The Scansion generator is a tool developed within the KB Fellowship of Professor Marc van Oostendorp. As the first fellow in Digital Humanities, Van Oostendorp surveyed the historical development of rhythm in Dutch texts by means of this tool.
The tool marks the scansion of meter in Dutch modern poetry. It has dependencies on the Celex database. The web demo assumes that the submitted poem has the iambic pentameter - the command line version allows overriding this assumption with another meter.
The tool and technical instructions are available on Github.
When using the Scansion Generator, we request you to cite it as follows:
Koppelaar, H., Oostendorp, M. van, The Scansion generator (2013), KB Lab: The Hague http://lab.kb.nl/tool/scansion-generator
Simply paste in the Dutch poem you wish to process and click 'Submit'. The meter is represented as zeroes and ones. A 0 means unstressed, while a 1 means stressed.
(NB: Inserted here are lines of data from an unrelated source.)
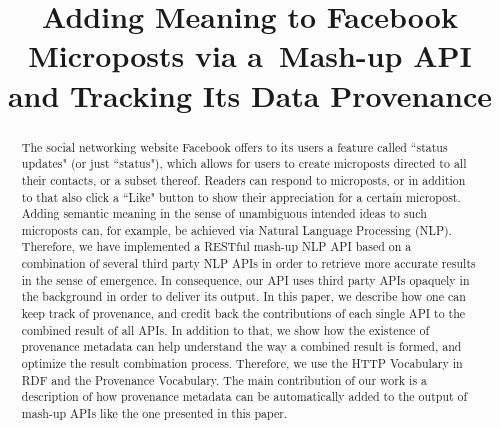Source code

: \documentclass[conference]{IEEEtran}
\begin{document}
%
\title{Adding Meaning to Facebook Microposts via a~Mash-up API and Tracking Its Data Provenance}

\author{
\and
{}
\and
{}
}

\maketitle

\begin{abstract}
The social networking website Facebook offers to its users a feature called ``status updates" (or just ``status"), which allows for users to create microposts directed to all their contacts, or a subset thereof. Readers can respond to microposts, or in addition to that also click a ``Like" button to show their appreciation for a certain micropost. Adding semantic meaning in the sense of unambiguous intended ideas to such microposts can, for example, be achieved via Natural Language Processing (NLP). Therefore, we have implemented a RESTful mash-up NLP API based on a combination of several third party NLP APIs in order to retrieve more accurate results in the sense of emergence. In consequence, our API uses third party APIs opaquely in the background in order to deliver its output. In this paper, we describe how one can keep track of provenance, and credit back the contributions of each single API to the combined result of all APIs. In addition to that, we show how the existence of provenance metadata can help understand the way a combined result is formed, and optimize the result combination process. Therefore, we use the HTTP Vocabulary in RDF and the Provenance Vocabulary. The main contribution of our work is a description of how provenance metadata can be automatically added to the output of mash-up APIs like the one presented in this paper.
\end{abstract}
\end{document}
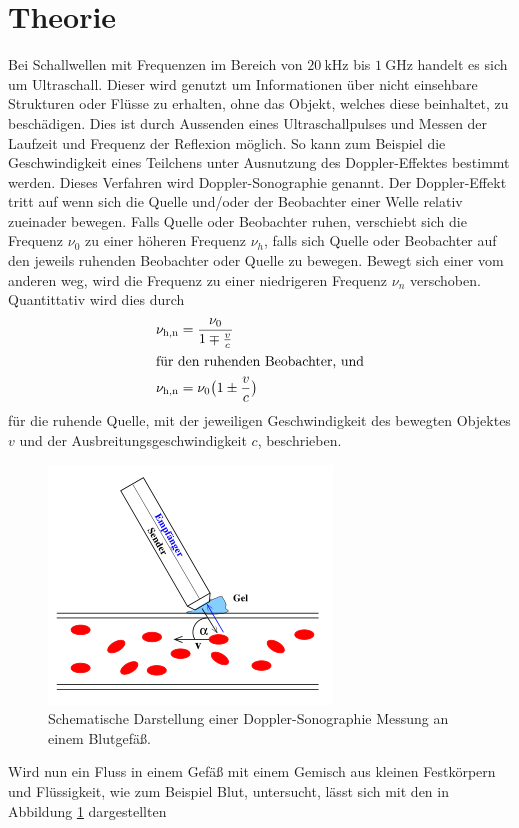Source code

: \section{Theorie}
\label{sec:Theorie}
Bei Schallwellen mit Frequenzen im Bereich von $\SI{20}{\kilo\hertz}$ bis $\SI{1}{\giga\hertz}$ handelt es sich um Ultraschall. Dieser wird genutzt um Informationen über nicht einsehbare
Strukturen oder Flüsse zu erhalten, ohne das Objekt, welches diese beinhaltet, zu beschädigen. Dies ist durch Aussenden eines Ultraschallpulses und Messen der Laufzeit und Frequenz der Reflexion
möglich. So kann zum Beispiel die Geschwindigkeit eines Teilchens unter Ausnutzung des Doppler-Effektes bestimmt werden. Dieses Verfahren wird Doppler-Sonographie genannt.
Der Doppler-Effekt tritt auf wenn sich die Quelle und/oder der Beobachter einer
Welle relativ zueinader bewegen. Falls Quelle oder Beobachter ruhen, verschiebt sich die Frequenz $\nu_0$ zu einer höheren Frequenz $\nu_h$, falls sich Quelle oder Beobachter auf den jeweils ruhenden
Beobachter oder Quelle zu bewegen. Bewegt sich einer vom anderen weg, wird die Frequenz zu einer niedrigeren Frequenz $\nu_n$ verschoben. Quantittativ wird dies durch
\begin{align}
  \nu_\text{h,n} &= \frac{\nu_0}{1\mp\frac{v}{c}}\\
  \intertext{für den ruhenden Beobachter, und}
  \nu_\text{h,n} &= \nu_0 \bigl(1\pm\frac{v}{c}\bigr)
\end{align}
für die ruhende Quelle, mit der jeweiligen Geschwindigkeit des bewegten Objektes $v$ und der Ausbreitungsgeschwindigkeit $c$, beschrieben.
\begin{figure}
  \centering
  \includegraphics{images/dopplerfluss.png}
  \caption{Schematische Darstellung einer Doppler-Sonographie Messung an einem Blutgefäß.\cite{sample}}
  \label{fig:dopplerfluss}
\end{figure}
Wird nun ein Fluss in einem Gefäß mit einem Gemisch aus kleinen Festkörpern und Flüssigkeit, wie zum Beispiel Blut, untersucht, lässt sich mit den in Abbildung \ref{fig:dopplerfluss} dargestellten
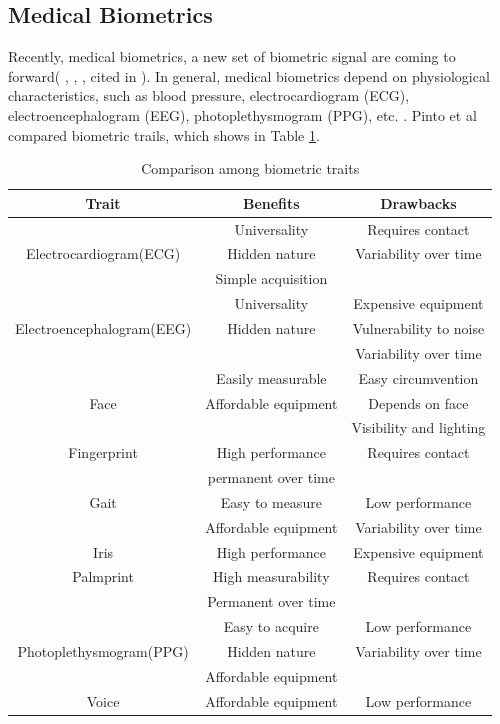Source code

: \documentclass[a4paper,12pt]{article}
\begin{document}
\subsection{Medical Biometrics}
Recently, medical biometrics, a new set of biometric signal are coming to forward( \autocite{Abo:2014biometric}, \autocite{Agrafioti:2012secure}, \autocite{Akhter:2016heart}, cited in  \autocite{Pinto:2018evolution}). In general, medical biometrics depend on physiological characteristics, such as blood pressure, electrocardiogram (ECG), electroencephalogram (EEG), photoplethysmogram (PPG), etc. \autocite{Agrafioti:2011medical}. Pinto et al compared biometric trails, which shows in Table \ref{tab:comparision}.

\begin{table}

\centering
 \begin{tabular}{c c c} 
 Trait & Benefits & Drawbacks \\ [0.5ex] 
 \hline\hline
  & Universality & Requires contact \\ Electrocardiogram(ECG) & Hidden nature & Variability over time \\ & Simple acquisition & \\ 
 \hline
  & Universality & Expensive equipment \\ Electroencephalogram(EEG) & Hidden nature & Vulnerability to noise \\ &  & Variability over time \\ 
 \hline
  & Easily measurable & Easy circumvention \\ Face & Affordable equipment & Depends on face \\ & & Visibility and lighting \\ 
 \hline
  Fingerprint & High performance & Requires contact \\ & permanent over time & \\
 \hline
  Gait & Easy to measure & Low performance \\ & Affordable equipment & Variability over time \\
  \hline
  Iris & High performance & Expensive equipment \\
  \hline
  Palmprint & High measurability & Requires contact \\ & Permanent over time &  \\ 
  \hline
  & Easy to acquire & Low performance \\ Photoplethysmogram(PPG) & Hidden nature & Variability over time \\ & Affordable equipment & \\ 
  \hline
 Voice & Affordable equipment & Low performance \\ [1ex] 
 \hline
\end{tabular}
\caption{Comparison among biometric traits \autocite{Pinto:2018evolution}}
\label{tab:comparision}
\end{table}
\end{document}
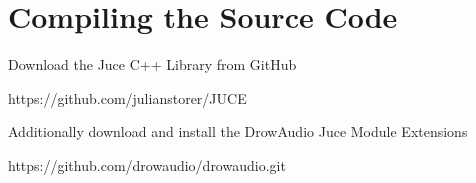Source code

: \section{Compiling the Source Code}

Download the Juce C++ Library from GitHub

https://github.com/julianstorer/JUCE

Additionally download and install the DrowAudio Juce Module Extensions

https://github.com/drowaudio/drowaudio.git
The meter is coded internally as a string of ones and zeroes. For any given line of verse firstly the relative weight of the syllables in the individual words is determined. There are four weight classes for syllables: heavy, light, unstressed and unknown. This stress information is determined on the basis of the Celex information in combination with the following heuristics: apply these two rules, but only if the resulting meter lies closer (in the Levenshtein sense) to the ideal pattern of meter:
- by means of an apostrophe left out syllables do not count;
- if a word ends in a vowel, while its follow-up starts with a consonant, then these two syllables are seen as one syllable with the stress on the highest weighted syllable of the two syllables involved.
With this information of stress per word we do not have the meter yet, among other things because many words consist of one syllable. To determine the meter for as many syllables as possible the following rules are applied:
- if a syllable is stressed more than one of its neighbouring words and at least as much stress as the other neighbouring word then it is upgraded (coded as 1);
- if a syllable is less stressed than one of its neighbouring words and at least as much stressed as the other neighbouring word, then it is downgraded (coded as 0);
After this revision, the meter is still not finalised. From the remaining possible meters the meter is chosen that lies closest (in the Levenshtein sense) to the target pattern.
The tool was used in the research done by dr. Marc van Oostendorp during his time as KB Fellow. He finalised this fellowship with a closing lecture.